When we get disturbed, we are experiencing a kind of resistance to the reality of what is going on in a particular situation. We are disturbed by it, quite often, because it seems like something that is out of our control. Another person expressing anger at us, the passing of a loved one, our feelings or ego getting hurt, none of these things are included in our idea of how life should be. We resist them, and we suffer.

I took a class with a great teacher a few days ago, Eddie Marashian (look him up if you come to LA), and he told a story of a puppy he had as a child. When the puppy was taken to the vet to get its shots, it struggled so violently as it was being held down that it actually injured itself and died.  And truly, resistance builds up in the body as tension, as illness, as injury, as chronic pain. I don’t think the person I had the phone conversation with was in any way disturbed by it, and yet I walked around for a few days feeling terrible in body and mind.

So what do we do? We do our best to stay on the point, but here’s my point: staying on the point is not about being rigidly attached to an idea that the world is supposed to be flowers and rainbows and singing animals all the time. It’s not about becoming a hermit and avoiding any interactions with the world around us in an attempt to preserve some sort of serenity. That’s not real serenity anyway, if it’s so fragile that it cannot be challenged. The world challenges us every day, and it still would even if we were hiding in a cave.

Had I been able to stay on the point during this conversation, I would have found a way to create some kind of compassion for this fellow human being who was simply doing his best in the moment. When we practice living like this, we get to use the experiences of our lives as learning tools.
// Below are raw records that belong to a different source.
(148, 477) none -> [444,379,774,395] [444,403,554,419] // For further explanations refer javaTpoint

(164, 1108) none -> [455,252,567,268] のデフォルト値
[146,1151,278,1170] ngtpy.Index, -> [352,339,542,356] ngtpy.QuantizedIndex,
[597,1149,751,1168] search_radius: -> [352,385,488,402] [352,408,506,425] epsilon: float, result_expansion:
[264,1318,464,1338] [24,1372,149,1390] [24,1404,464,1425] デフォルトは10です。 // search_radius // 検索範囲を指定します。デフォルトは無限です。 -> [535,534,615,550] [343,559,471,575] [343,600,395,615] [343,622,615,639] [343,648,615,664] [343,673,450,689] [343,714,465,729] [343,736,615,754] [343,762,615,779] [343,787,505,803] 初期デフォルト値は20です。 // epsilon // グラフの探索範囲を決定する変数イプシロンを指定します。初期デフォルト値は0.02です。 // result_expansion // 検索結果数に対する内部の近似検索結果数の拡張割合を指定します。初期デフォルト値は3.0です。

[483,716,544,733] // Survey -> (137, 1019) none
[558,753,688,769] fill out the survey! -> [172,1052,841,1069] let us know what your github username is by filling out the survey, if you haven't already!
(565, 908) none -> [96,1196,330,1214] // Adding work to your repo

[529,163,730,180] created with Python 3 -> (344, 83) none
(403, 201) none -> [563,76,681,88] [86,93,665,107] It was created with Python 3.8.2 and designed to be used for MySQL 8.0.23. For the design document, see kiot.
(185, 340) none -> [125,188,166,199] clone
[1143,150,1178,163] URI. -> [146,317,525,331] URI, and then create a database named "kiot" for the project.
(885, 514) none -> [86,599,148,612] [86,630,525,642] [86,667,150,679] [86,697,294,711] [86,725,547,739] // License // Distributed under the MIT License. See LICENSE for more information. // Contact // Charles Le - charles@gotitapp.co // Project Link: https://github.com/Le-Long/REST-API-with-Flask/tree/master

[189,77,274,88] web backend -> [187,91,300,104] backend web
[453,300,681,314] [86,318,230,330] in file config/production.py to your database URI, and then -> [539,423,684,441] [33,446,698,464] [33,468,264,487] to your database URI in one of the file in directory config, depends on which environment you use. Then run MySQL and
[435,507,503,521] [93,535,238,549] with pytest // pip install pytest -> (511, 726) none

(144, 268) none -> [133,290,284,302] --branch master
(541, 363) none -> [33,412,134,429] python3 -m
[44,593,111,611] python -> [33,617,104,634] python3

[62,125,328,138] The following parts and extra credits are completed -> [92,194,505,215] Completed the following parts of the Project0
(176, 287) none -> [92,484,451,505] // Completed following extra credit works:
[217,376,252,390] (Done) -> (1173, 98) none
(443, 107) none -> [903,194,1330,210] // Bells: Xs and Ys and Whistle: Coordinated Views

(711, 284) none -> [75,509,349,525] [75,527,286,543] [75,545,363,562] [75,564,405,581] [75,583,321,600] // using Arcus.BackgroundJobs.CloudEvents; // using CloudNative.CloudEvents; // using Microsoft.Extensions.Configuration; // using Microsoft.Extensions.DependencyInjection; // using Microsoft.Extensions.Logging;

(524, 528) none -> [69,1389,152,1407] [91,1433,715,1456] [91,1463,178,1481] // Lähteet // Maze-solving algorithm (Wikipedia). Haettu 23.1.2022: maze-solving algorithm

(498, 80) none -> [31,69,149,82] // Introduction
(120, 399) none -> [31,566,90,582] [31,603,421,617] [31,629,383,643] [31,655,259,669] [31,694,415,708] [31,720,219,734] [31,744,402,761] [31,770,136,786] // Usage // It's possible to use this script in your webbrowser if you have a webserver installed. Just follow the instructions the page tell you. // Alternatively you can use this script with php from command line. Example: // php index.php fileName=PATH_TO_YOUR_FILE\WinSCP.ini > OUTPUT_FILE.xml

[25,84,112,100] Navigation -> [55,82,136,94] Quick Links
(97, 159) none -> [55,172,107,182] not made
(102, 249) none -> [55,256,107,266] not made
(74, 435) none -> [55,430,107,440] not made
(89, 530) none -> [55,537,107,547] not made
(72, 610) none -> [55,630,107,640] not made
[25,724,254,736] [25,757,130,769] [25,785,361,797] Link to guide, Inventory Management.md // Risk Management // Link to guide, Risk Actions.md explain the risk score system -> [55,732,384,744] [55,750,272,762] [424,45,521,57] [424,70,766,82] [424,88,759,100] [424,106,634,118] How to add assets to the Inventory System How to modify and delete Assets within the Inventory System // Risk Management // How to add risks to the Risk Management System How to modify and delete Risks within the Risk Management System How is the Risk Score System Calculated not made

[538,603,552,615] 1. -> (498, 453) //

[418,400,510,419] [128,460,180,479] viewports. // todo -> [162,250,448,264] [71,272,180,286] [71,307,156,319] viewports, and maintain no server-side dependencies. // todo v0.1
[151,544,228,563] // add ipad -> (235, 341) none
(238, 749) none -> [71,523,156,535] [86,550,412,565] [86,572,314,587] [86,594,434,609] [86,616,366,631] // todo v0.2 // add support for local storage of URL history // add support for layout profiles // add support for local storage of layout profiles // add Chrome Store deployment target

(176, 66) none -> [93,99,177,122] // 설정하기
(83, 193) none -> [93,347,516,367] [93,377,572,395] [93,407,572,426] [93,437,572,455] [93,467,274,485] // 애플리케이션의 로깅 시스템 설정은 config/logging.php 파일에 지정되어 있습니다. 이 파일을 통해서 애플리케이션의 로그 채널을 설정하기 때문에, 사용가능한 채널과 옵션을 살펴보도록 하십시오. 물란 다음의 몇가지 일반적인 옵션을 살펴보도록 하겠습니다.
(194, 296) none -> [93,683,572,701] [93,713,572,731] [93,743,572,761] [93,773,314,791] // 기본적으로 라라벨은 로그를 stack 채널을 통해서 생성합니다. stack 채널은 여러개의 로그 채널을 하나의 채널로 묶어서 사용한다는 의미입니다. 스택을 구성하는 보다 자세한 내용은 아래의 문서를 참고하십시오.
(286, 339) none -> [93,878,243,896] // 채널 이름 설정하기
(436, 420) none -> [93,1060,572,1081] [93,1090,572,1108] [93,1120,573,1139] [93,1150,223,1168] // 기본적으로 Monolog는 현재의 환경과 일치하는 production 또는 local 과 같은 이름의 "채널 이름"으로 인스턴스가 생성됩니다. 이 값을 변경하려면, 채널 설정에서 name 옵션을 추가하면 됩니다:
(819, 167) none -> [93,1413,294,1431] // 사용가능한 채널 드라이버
We may find that compassion in the moment or upon later reflection (as I eventually did, with much help from the wise people around me), but either way we get to use our experiences to stay on the point.

 

YS  II.33 vitarka badhane pratipaksa bhavanam

When disturbed by negative thoughts, opposite ones should be thought of.

(translation by Sri Swami Satchidananda, The Yoga Sutras of Patanjali)

[Side note about the sutra: this doesn’t mean if something bothers you, pretend it’s not happening and think about flowers and rainbows and singing animals! It means find another way to see the situation and experience the moment. See if in that moment of anger/upset/frustration/whatever you can flip it around and find another perspective.]